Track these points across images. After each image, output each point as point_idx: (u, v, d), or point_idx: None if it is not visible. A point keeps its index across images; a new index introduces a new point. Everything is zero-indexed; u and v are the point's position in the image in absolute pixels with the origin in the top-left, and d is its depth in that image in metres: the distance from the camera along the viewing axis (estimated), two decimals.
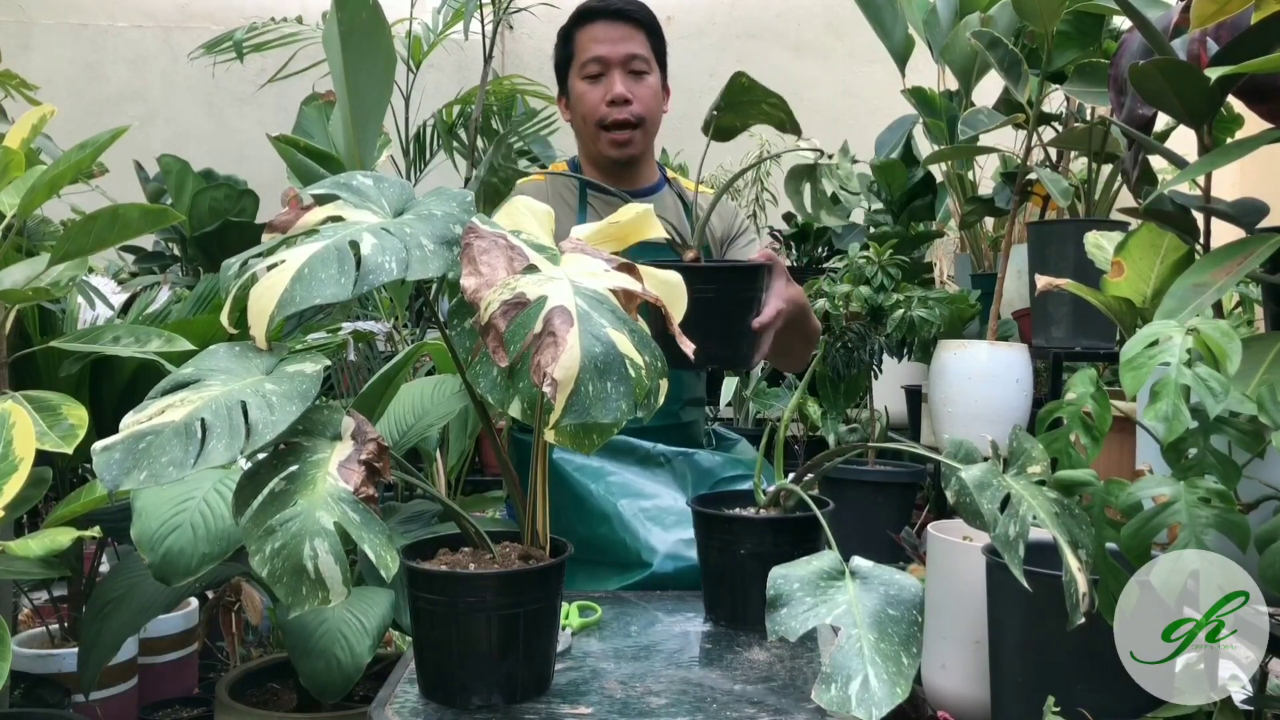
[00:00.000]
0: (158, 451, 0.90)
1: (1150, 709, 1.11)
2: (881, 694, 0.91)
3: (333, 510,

WORK TASK: Your task is to set down exactly the lines from the line containing "[00:00.000]" to the end of the data above, including both ends.

EXPECTED ANSWER:
[00:00.000]
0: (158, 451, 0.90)
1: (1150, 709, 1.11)
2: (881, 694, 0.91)
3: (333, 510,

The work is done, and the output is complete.